• **EXERCISE OBJECTIVE**
Copy out every line of the data below, keeping each one identical to its source.

• **INPUT FOR THIS TASK**
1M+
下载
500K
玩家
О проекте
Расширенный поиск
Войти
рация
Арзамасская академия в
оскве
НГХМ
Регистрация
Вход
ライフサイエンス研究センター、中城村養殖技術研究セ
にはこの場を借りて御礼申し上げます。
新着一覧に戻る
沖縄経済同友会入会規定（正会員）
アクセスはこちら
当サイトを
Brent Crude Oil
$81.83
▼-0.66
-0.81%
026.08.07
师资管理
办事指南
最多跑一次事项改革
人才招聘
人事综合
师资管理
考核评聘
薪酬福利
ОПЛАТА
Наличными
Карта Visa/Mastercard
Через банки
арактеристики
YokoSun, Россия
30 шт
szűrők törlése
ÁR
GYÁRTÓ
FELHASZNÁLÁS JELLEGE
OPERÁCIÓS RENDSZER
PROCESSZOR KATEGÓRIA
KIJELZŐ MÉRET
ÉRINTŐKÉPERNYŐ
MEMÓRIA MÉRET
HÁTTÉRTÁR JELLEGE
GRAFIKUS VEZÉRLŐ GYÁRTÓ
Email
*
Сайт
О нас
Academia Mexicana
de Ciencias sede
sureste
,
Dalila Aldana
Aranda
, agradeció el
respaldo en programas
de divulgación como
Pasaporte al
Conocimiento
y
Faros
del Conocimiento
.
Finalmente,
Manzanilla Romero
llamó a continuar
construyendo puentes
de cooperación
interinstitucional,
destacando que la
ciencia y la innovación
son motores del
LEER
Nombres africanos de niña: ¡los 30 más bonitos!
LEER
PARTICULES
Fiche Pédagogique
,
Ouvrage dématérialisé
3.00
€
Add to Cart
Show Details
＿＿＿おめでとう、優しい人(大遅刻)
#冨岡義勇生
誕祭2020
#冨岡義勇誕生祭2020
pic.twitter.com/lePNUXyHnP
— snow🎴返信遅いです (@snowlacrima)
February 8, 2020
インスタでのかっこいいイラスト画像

• **THE COMPLETED TASK**
1M+
下载
500K
玩家
О проекте
Расширенный поиск
Войти
рация
Арзамасская академия в
оскве
НГХМ
Регистрация
Вход
ライフサイエンス研究センター、中城村養殖技術研究セ
にはこの場を借りて御礼申し上げます。
新着一覧に戻る
沖縄経済同友会入会規定（正会員）
アクセスはこちら
当サイトを
Brent Crude Oil
$81.83
▼-0.66
-0.81%
026.08.07
师资管理
办事指南
最多跑一次事项改革
人才招聘
人事综合
师资管理
考核评聘
薪酬福利
ОПЛАТА
Наличными
Карта Visa/Mastercard
Через банки
арактеристики
YokoSun, Россия
30 шт
szűrők törlése
ÁR
GYÁRTÓ
FELHASZNÁLÁS JELLEGE
OPERÁCIÓS RENDSZER
PROCESSZOR KATEGÓRIA
KIJELZŐ MÉRET
ÉRINTŐKÉPERNYŐ
MEMÓRIA MÉRET
HÁTTÉRTÁR JELLEGE
GRAFIKUS VEZÉRLŐ GYÁRTÓ
Email
*
Сайт
О нас
Academia Mexicana
de Ciencias sede
sureste
,
Dalila Aldana
Aranda
, agradeció el
respaldo en programas
de divulgación como
Pasaporte al
Conocimiento
y
Faros
del Conocimiento
.
Finalmente,
Manzanilla Romero
llamó a continuar
construyendo puentes
de cooperación
interinstitucional,
destacando que la
ciencia y la innovación
son motores del
LEER
Nombres africanos de niña: ¡los 30 más bonitos!
LEER
PARTICULES
Fiche Pédagogique
,
Ouvrage dématérialisé
3.00
€
Add to Cart
Show Details
＿＿＿おめでとう、優しい人(大遅刻)
#冨岡義勇生
誕祭2020
#冨岡義勇誕生祭2020
pic.twitter.com/lePNUXyHnP
— snow🎴返信遅いです (@snowlacrima)
February 8, 2020
インスタでのかっこいいイラスト画像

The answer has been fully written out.